Additional debugging surfaced that the SSL handshake failures were caused by the graphcdn.app domain expiring. Later investigations revealed that while the domain was set to renew automatically, the credit card payment for the renewal failed. Additionally, we could not immediately get ahold of the person required to restore access to the graphcdn.app domain.

All requests sent to any *.graphcdn.app subdomain were served an error page by the domain registrar. Because the CDN workers were internally using a graphcdn.app subdomain (a leftover from our name change), this domain expiry caused all requests to fail, even if the external domain used was not a *.graphcdn.app subdomain but a *.stellate.sh subdomain or a custom domain.

Timeline (all times in UTC)

3:39 am - The first alert was triggered, and the engineers on-call were paged and started investigating the issue.
4:01 am - While working through our incident runbook, the engineering team noticed an error message regarding a “moved domain.”
4:12 am - As we couldn’t immediately get a hold of the person required to renew the graphcdn.app domain, the engineering team started to move the CDN workers to a different domain.
4:28 am - We opened an issue on our status page, https://status.stellate.co/incidents/m7v0bgflsg4c
5:15 am - We deployed the fix that moved the CDN workers to a different domain and restored service for all requests sent to *.stellate.sh subdomains or custom domains.
5:50 am - Restored access to the graphcdn.app domain, which resolved the issue for any services using graphcdn.app (The time those services were available again varied slightly depending on DNS propagation.)
6:34 am - Marked the incident resolved.

How did we resolve it?

The on-call engineers did not have access to the domain registrar where we registered the graphcdn.app domain. We couldn’t get ahold of the person who had access to that registrar because they weren’t on-call.

While trying to find another way to reach that person, we deployed the first fix at 5:15 am UTC that removed the internal dependency on the graphcdn.app domain to restore service for all custom and *.stellate.sh subdomains.

We recovered access to and renewed the graphcdn.app domain, and restored service for the *.graphcdn.app subdomains at 5:50 am.

Post mortem

After resolving the incident, we conducted an internal post-mortem, analyzed the incident, and derived some immediate as well as future actions that are already completed:

Immediate Actions

Validate that no other domains are expiring soon.
Audit and ensure all on-call engineers have access to all critical services.
Use a central email for authentication with any domain registrars.
Ensure there is an escalation policy to the founders and that the founders are permanently on-call.

Future Actions

Set up monitoring & alerts for expiring certificates & domains and audit our current monitoring setup for holes.
Audit and ensure all on-call engineers have access to all services (not just the critical ones).
Create a Customer Success on-call rotation, including guidelines on when and how to involve the Customer Success teams in ongoing incidents.
Set up monitoring and alerts for failed subscription payments.

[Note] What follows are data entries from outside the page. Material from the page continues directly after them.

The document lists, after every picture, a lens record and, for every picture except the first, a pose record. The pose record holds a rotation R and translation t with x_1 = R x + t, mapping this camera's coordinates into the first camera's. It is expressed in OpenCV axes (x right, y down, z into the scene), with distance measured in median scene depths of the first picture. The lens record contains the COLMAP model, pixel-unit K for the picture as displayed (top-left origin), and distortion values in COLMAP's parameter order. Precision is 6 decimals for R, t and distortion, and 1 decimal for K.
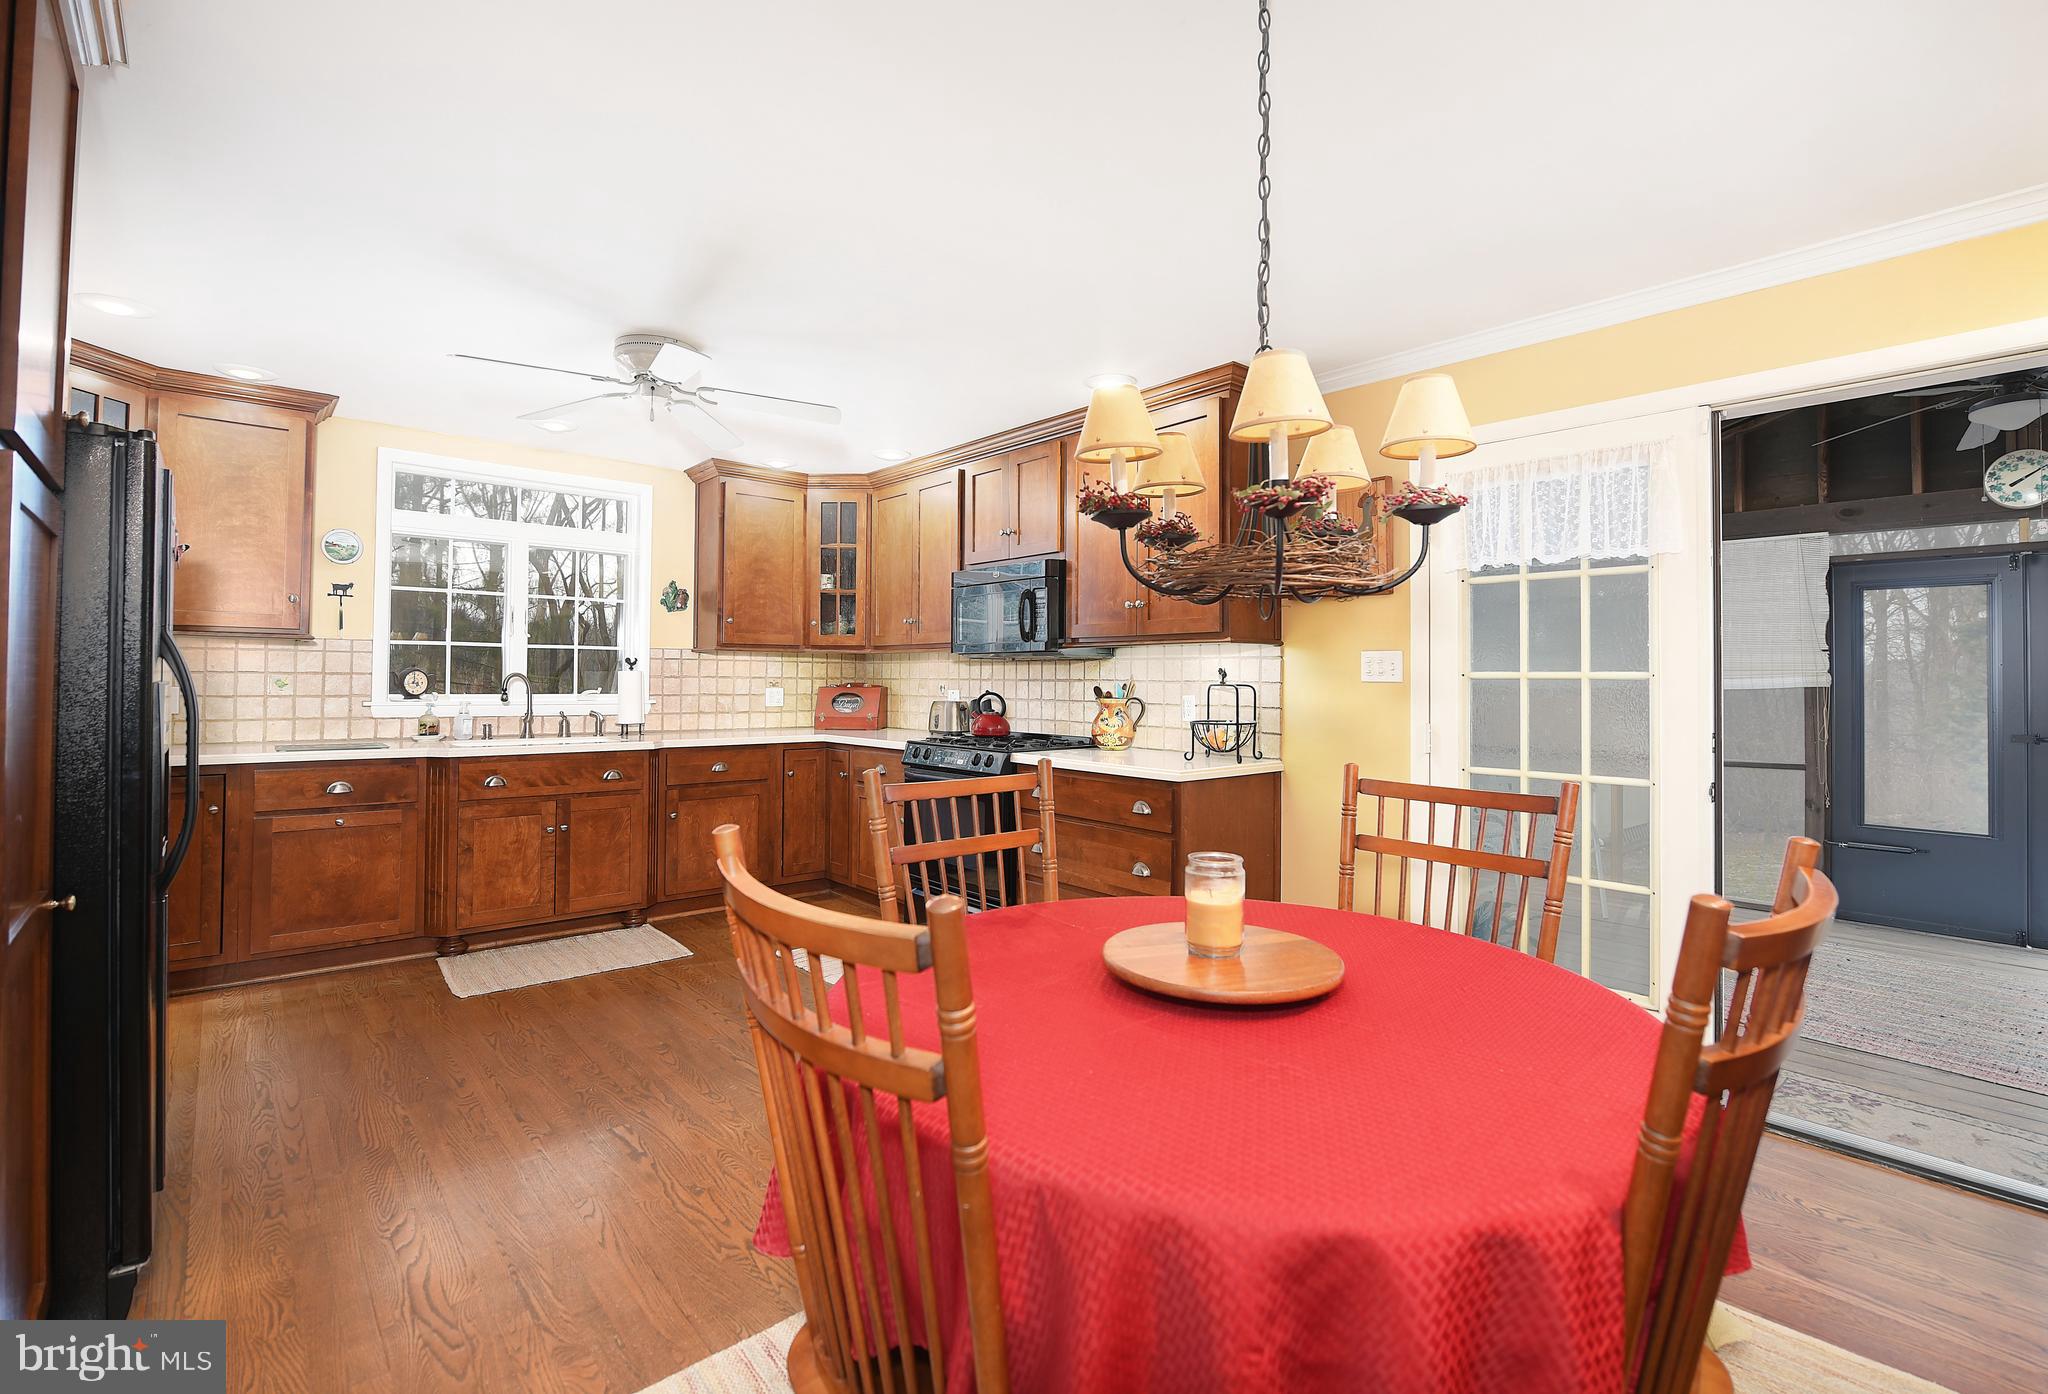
lens RADIAL K [[937.3, 0, 1033.5], [0, 937.3, 661.3], [0, 0, 1]] dist [-0.009863, -0.000240]
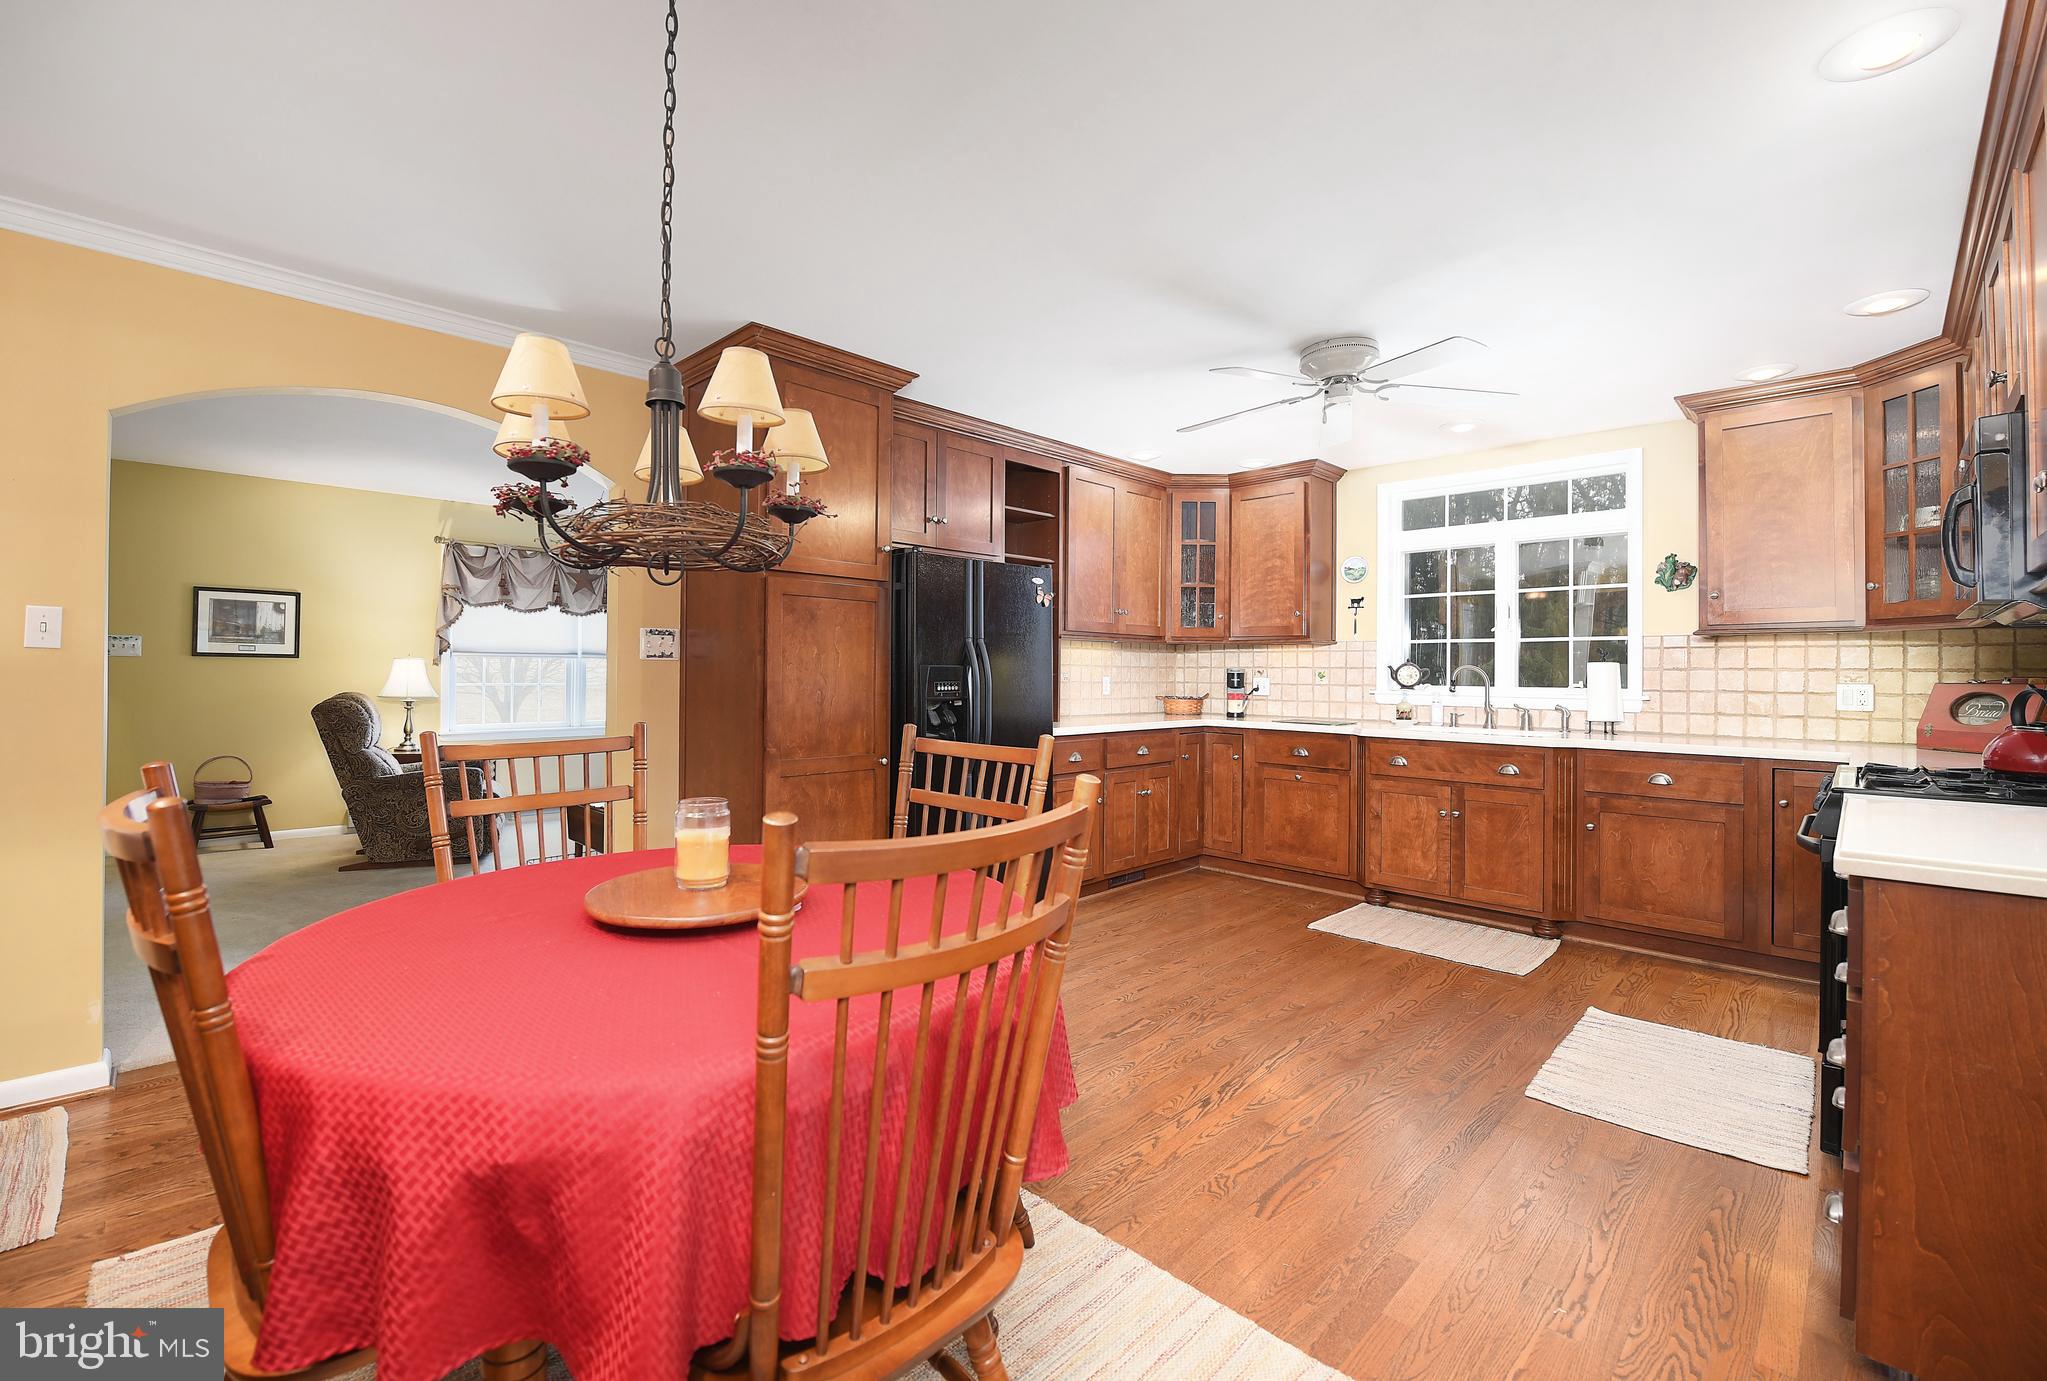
lens RADIAL K [[869.6, 0, 1000.3], [0, 869.6, 664.5], [0, 0, 1]] dist [-0.014516, -0.000564]
pose [[0.058736, -0.017188, -0.998126, 0.426411], [0.011991, 0.999792, -0.016511, 0.022362], [0.998202, -0.010999, 0.058930, 0.440920]]
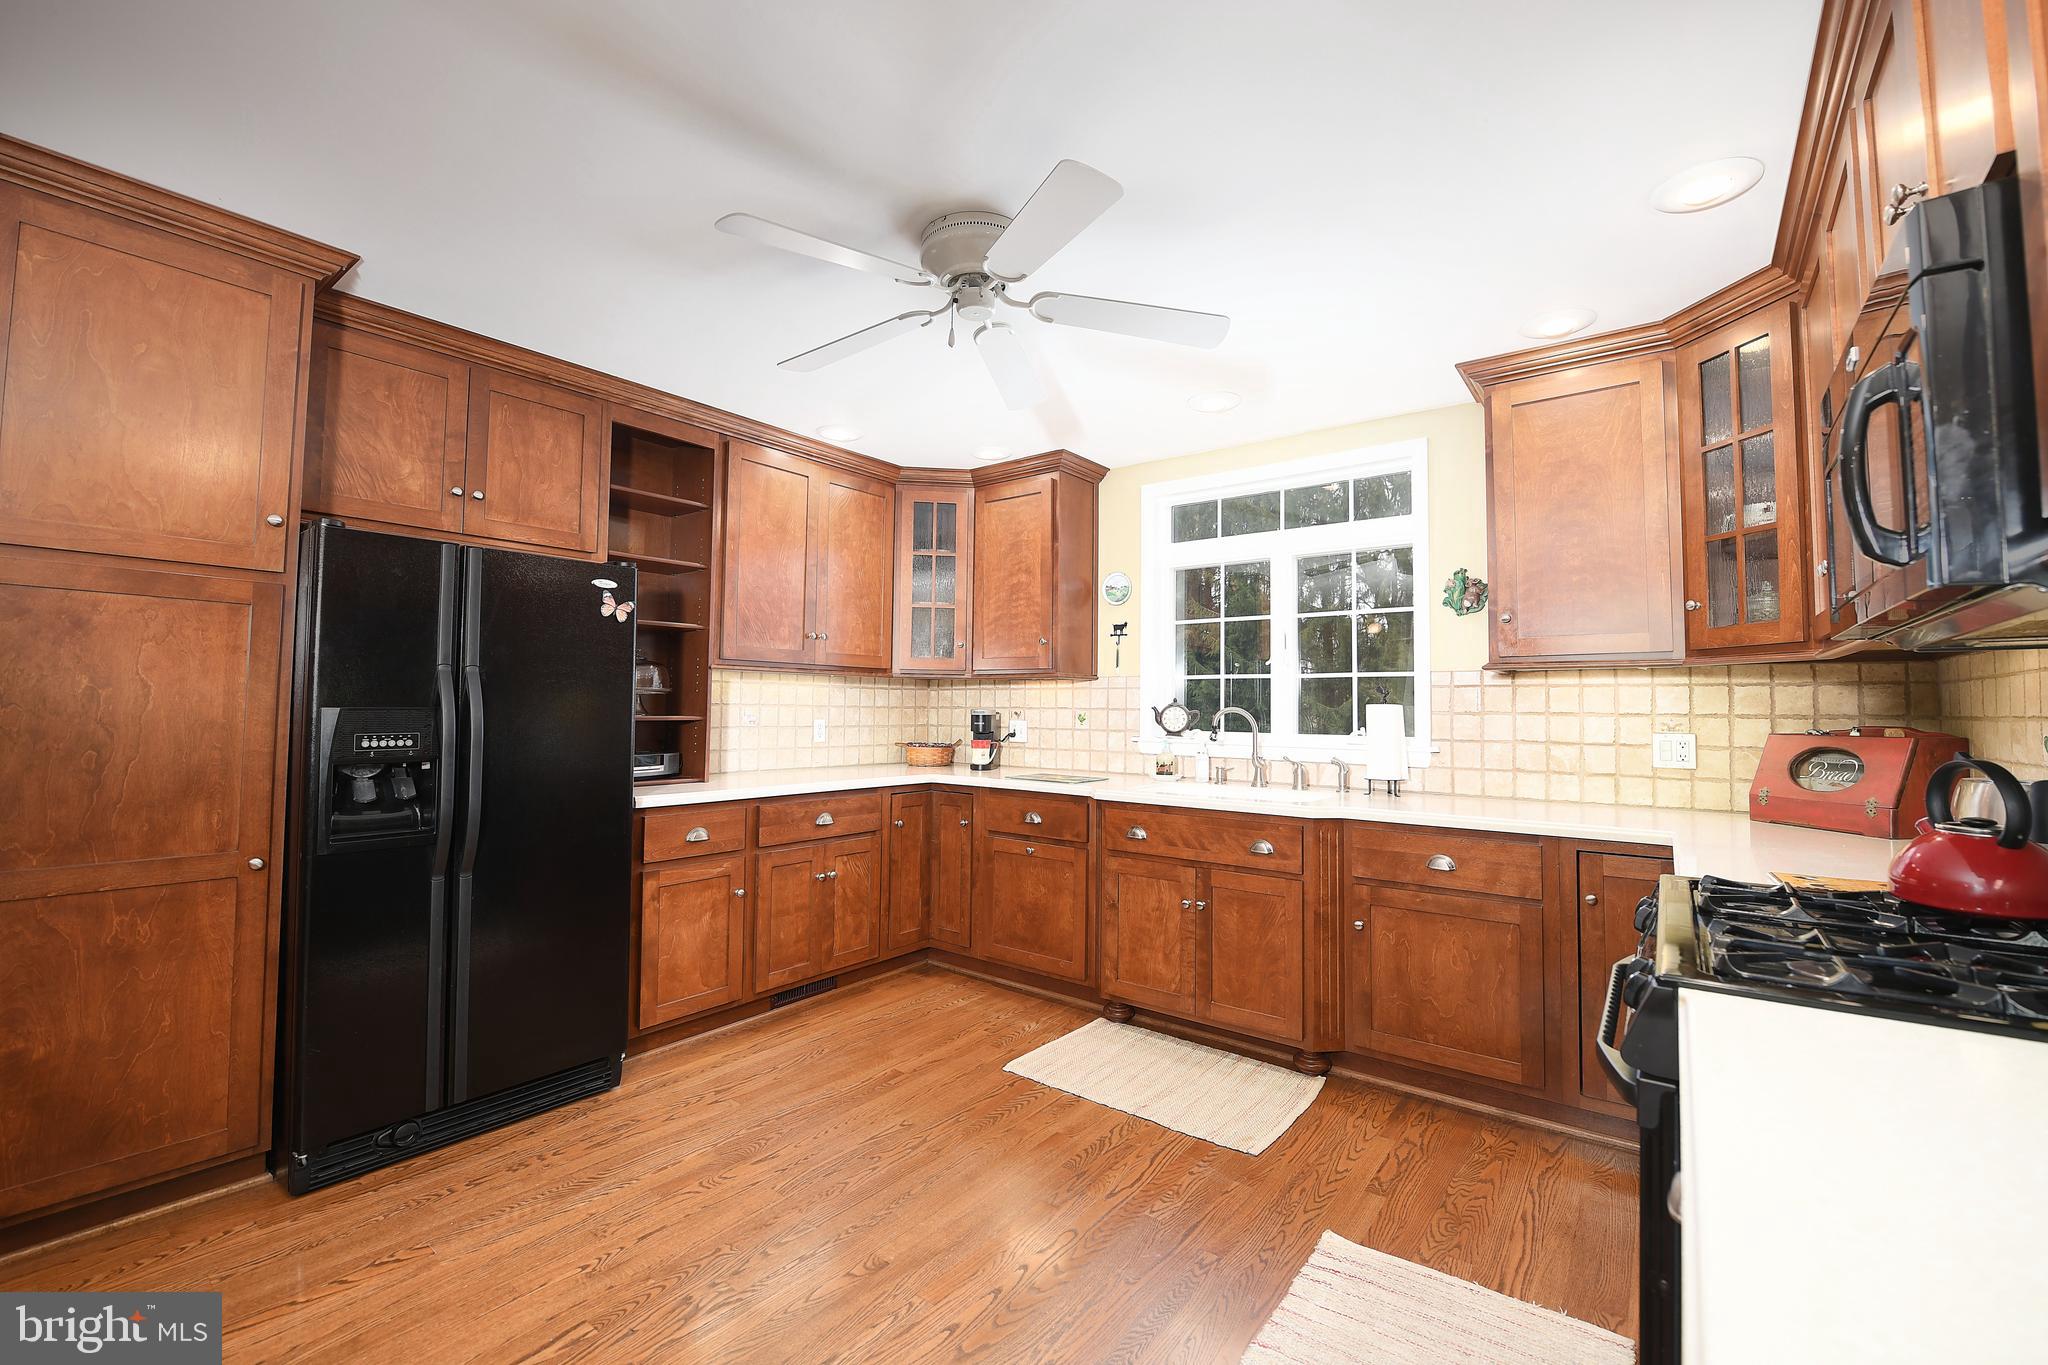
lens RADIAL K [[842.3, 0, 1033.0], [0, 842.3, 669.3], [0, 0, 1]] dist [-0.011419, -0.000102]
pose [[0.196968, -0.052790, -0.978988, 0.166986], [0.011156, 0.998605, -0.051604, 0.016089], [0.980347, -0.000757, 0.197282, 0.723077]]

Posted Sep 26, 2022 - 19:15 UTC

Resolved

This incident has been resolved and all services are working as expected again.

We will publish additional information on what triggered this incident, steps taken to fix it, as well as issues identified with our processes and how we plan to address them later today (European time zones).

Posted Sep 26, 2022 - 06:34 UTC

Update

Services on `graphcdn.app` domains are working again, though we still see some issues with DNS resolution for those domains from some providers.

Posted Sep 26, 2022 - 06:07 UTC

Update

We have deployed a fix for `graphcdn.app` domains and are waiting for the required DNS changes to propagate. All services should be working again shortly.

Posted Sep 26, 2022 - 05:55 UTC

Monitoring

All services using the stellate.sh or custom domains are back up and running again. Services still using the older graphcdn.app domains are still affected.

Posted Sep 26, 2022 - 05:16 UTC

Update

We are continuing to investigate this issue, which is causing all Stellate services to be unavailable at this time.

Posted Sep 26, 2022 - 04:46 UTC

Investigating

We are currently investigating an issue with our edge caching service.

Posted Sep 26, 2022 - 04:28 UTC

This incident affected: Dashboard, User API, and Admin API.